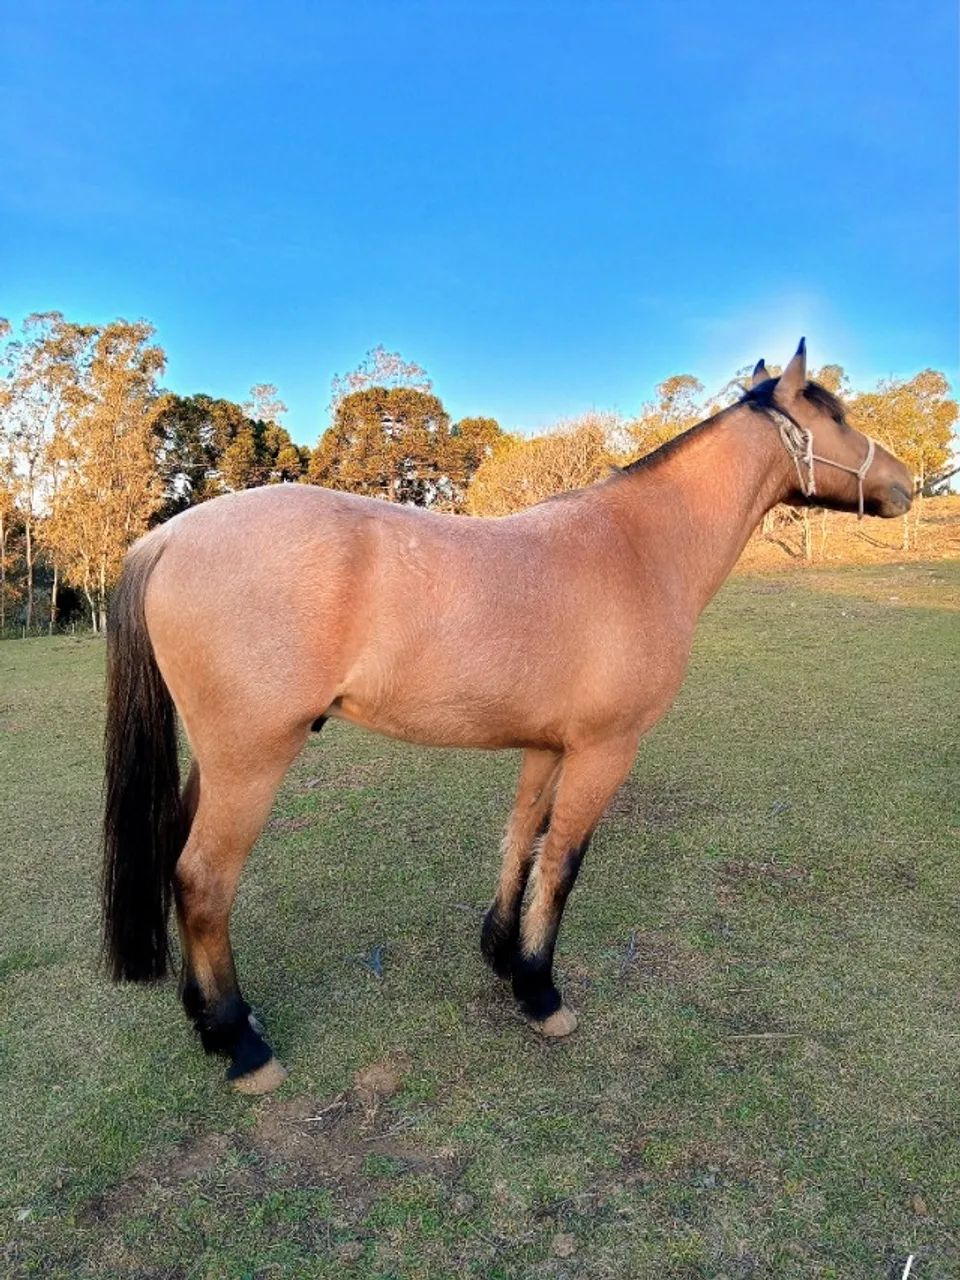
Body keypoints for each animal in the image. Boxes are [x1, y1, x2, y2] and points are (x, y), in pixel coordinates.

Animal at [102, 339, 914, 1094]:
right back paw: (240, 1044)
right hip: (251, 764)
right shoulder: (605, 750)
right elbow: (562, 864)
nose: (908, 484)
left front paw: (499, 954)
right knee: (204, 882)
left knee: (177, 862)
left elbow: (521, 841)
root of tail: (168, 536)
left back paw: (209, 1018)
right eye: (838, 415)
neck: (641, 546)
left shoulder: (548, 747)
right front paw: (539, 992)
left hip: (217, 763)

**EXERCISE DIRECTIONS**
Exactly the lines from the start of the entries above through the line with "root of tail: (168, 536)" should be reproduced, and nothing else; drop the pictures.

**RESULT OF THE TASK**
Body keypoints for each animal in the image. Boxes are [x1, y1, x2, y2] and points are (x, y), in pixel coordinates.

Animal at [102, 339, 914, 1094]:
right back paw: (240, 1044)
right hip: (251, 764)
right shoulder: (605, 750)
right elbow: (562, 864)
nose: (908, 484)
left front paw: (499, 954)
right knee: (204, 882)
left knee: (177, 862)
left elbow: (521, 841)
root of tail: (168, 536)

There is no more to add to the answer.